直正の孤立、そして四王天政孝の離反という報は、奥谷城の奥深くに座す英晴のもとにも届いていた。長岡藤孝からの調略の文を握りつぶし、秀治は静かに立ち上がった。彼にとって、今川の「法」とは、代々受け継いできた波多野の誇りを縛る鎖に他ならなかった。
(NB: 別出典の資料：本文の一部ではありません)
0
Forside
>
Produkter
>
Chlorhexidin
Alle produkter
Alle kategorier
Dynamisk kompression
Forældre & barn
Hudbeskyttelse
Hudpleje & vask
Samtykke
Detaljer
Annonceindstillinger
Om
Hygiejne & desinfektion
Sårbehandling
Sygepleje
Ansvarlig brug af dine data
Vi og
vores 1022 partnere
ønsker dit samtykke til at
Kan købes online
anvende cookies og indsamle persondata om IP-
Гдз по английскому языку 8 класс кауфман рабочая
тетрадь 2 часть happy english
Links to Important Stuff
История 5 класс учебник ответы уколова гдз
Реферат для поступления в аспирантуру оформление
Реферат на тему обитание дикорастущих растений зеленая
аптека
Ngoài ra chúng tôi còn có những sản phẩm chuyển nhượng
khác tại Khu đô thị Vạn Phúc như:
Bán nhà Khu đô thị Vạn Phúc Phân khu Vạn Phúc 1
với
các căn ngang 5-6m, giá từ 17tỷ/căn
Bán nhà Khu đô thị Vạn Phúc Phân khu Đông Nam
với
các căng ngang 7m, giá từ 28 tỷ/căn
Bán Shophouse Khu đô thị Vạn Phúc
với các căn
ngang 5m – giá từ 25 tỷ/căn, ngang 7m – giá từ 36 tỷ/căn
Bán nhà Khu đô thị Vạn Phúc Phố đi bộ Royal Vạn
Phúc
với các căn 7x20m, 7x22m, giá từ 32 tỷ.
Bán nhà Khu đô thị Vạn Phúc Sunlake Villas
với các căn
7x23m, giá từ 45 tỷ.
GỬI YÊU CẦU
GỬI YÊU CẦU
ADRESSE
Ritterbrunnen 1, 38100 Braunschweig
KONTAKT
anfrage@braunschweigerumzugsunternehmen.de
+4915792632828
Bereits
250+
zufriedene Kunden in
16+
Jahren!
「直正をこのまま死なせれば、次は我が波多野の番。今川の犬となった四王天を嗤い、丹波の武士の意地を見せてくれよう」
秀治の号令一下、奥谷城からは三千の精鋭が雪崩を打って出陣した。それは今川軍の背後を突く進軍であった。波多野軍の参戦により、黒井城を囲んでいた明智光秀の軍勢は、逆に「挟撃」されるという絶体絶命の窮地に立たされる。
光秀の本陣に、伝令の悲鳴が響き渡る。
「背後より波多野軍! その数三千、凄まじい勢いで迫っております!」
明智光秀は、静かに地図を見つめた。
「牽制するつもりが、波多野まで引き込んでしまったか。……藤孝殿、波多野殿は『理』よりも『情』を、いや、丹波の誇りを選ばれたようですな」
傍らの長岡藤孝は、苦い表情で頷いた。
「私の文も、名門の誇りを逆撫でしたかもしれませぬ。ですが十兵衛殿、これこそが乱世。理で動かぬ者には、力で応えるほかありますまい」
この窮地に際し、明智光秀の決断は電光石火であった。
光秀はすぐさまその双眸に覚悟を宿して告げた。
「藤孝殿、これより私は雑賀衆と五千の兵を率いて波多野に当たります。この黒井城の抑えは、貴殿にお任せしたい」
藤孝は、光秀が託そうとする布陣を見て、即座にその意図を理解した。光秀の背後には、明智軍の双璧である齋藤利三と明智秀満の二人が、鬼気迫る形相で控えていたからである。
「利三、秀満。お前達の槍に黒井城の『赤鬼』を預ける。藤孝殿を助け、直正を城に釘付けにせよ。私が波多野を退けるまで、一歩も退くことは許さぬ」
「承知! 直正に波多野との連携など決してさせませぬ!」
利三の咆哮と秀満の深い頷きを確認すると、光秀は翻って愛馬に跨った。
「孫一殿、準備はよいか」
光秀の問いに、鈴木孫一はニヤリと不敵な笑みを浮かべ、愛銃の火縄を振った。
「待ってたぜ、明智の旦那。山岳の鬼ごっこはもう飽きた。平地に近いあっちなら、俺たちの本領を発揮できる」
光秀は雑賀衆と五千の軍勢を反転させ、波多野軍が突き進んでくる街道へと急行した。